How To: Build Your College Schedule Around Drinking and Hangovers

By The Betches

For all the freshmen betches who are currently getting wasted at orientation week and obviously not thinking about classes, we thought we'd help make your life easier so that you can remain wasted for the next four years. The goal of college for every betch is to spend as much time as possible blacked out, not having sex with bros (sometimes), or getting high, and very little time actually working toward the degree which you'll obviously get anyway. Because it's possible to graduate with a D average and still get the same diploma as the valedictorian, the simple laws of efficiency dictate that doing #36 work in college is a waste of the time you could be using for worthwhile causes, such as building your drug tolerance or perfecting your blow-drying technique.

Your parents or an academic advisor might point out that the reason you're at college is to take classes, but we know the truth. It's kind of like the time you stopped by your frenemy's birthday pregame. You were trying to make yourself seem nice by going, when you were really just there for the alcohol. Classes/your frenemy are obvs the worst part of the pregame but they're also the reason it's happening.

Therefore it's necessary to enroll in some classes so you can continue using them as an excuse to not do anything else. I'm like soo busy with my one class on Tuesday! The first step in any successful college experience is picking your schedule, leaving yourself with an overwhelming amount of free time to do all the getting fucked up that we mentioned above.

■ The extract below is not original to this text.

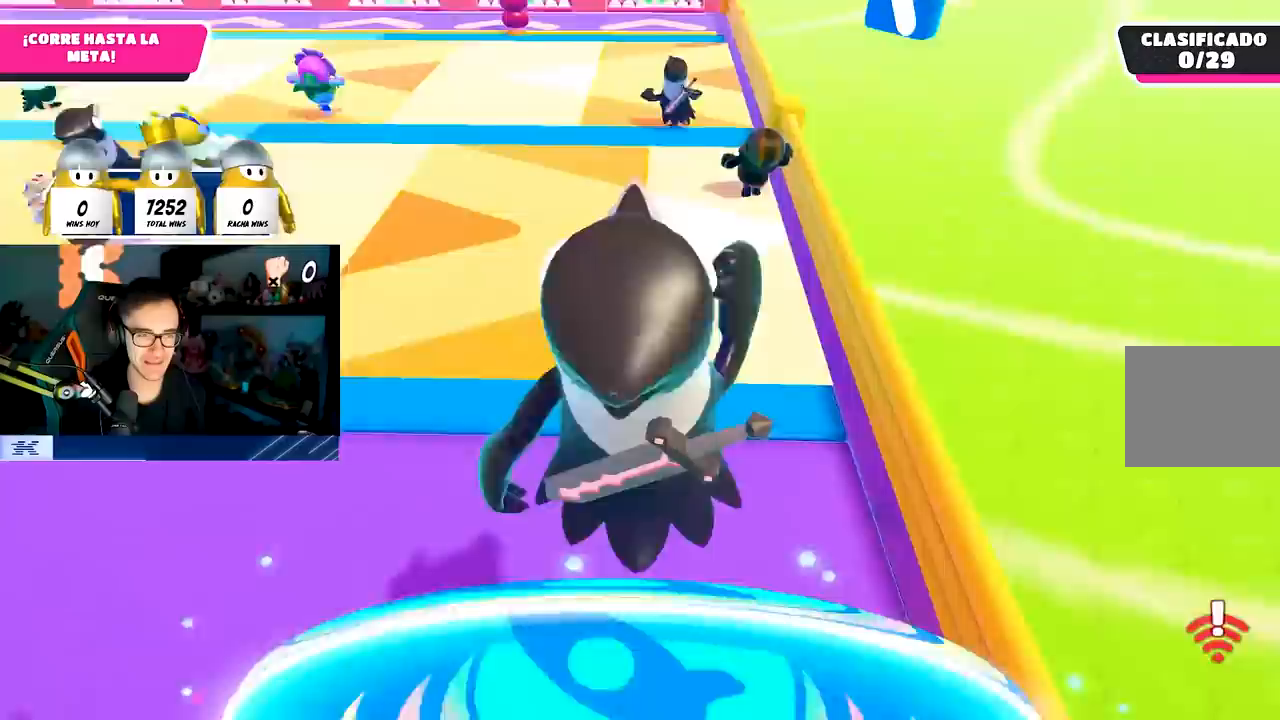
{"buttons": [], "left_stick": "up", "right_stick": "center", "events": [[83, "right_stick", "center"]]}
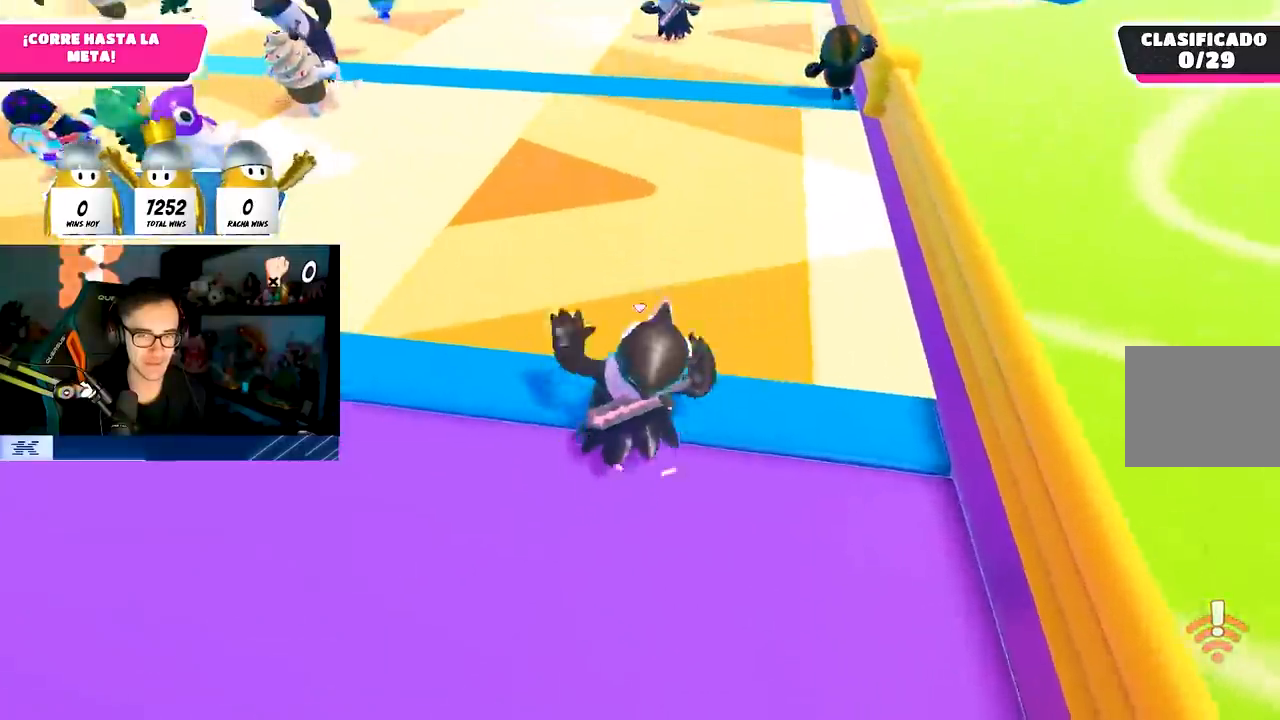
{"buttons": [], "left_stick": "up", "right_stick": "center", "events": [[217, "right_stick", "up"], [300, "right_stick", "center"]]}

  1. Never enroll in any attendance based classes. If you don't need to go it might as well not exist.
  2. No night classes or Friday classes, or anything before noon or after almost never.
  3. Never take a class without a friend, unless you plan on relying on yourself to do work, also known as educational suicide.
  4. Male professors > female professors (easier to manipulate, easier on the eyes).
  5. Never enroll in a class for which the description reads: Will explore female roles in society. This is code for: Taught by a femi-fascist lesbian professor who will fail you for being pretty. Not to mention you’ll have more luck finding a boyfriend at a shelter for battered women than in any class listed under gender studies.
  6. Prioritize classes that are popular with athletes. With more athletes in a class, there’s greater motivation to attend. Also they are probably dumb as fuck so you can copy off the homework that their tutor did for them.
  7. Small seminars are always a bad idea. You can’t fuck around on your computer the whole time and, seeing as you will be the hot girl who’s always late with the 32 oz iced coffee, they’ll always notice when you’re not there.

So betches, when you're miserable sitting in class because you failed to follow our guidelines just remember the golden rule in scheduling: you can always fucking drop it. There's nothing worse than showing up to a class you thought sounded easy and then finding out it isn't. Trust us, if we managed to get an A+ in a class called Cell Reproduction, Senescence and Destruction with no knowledge of biology, you can too. Senescence... like senile!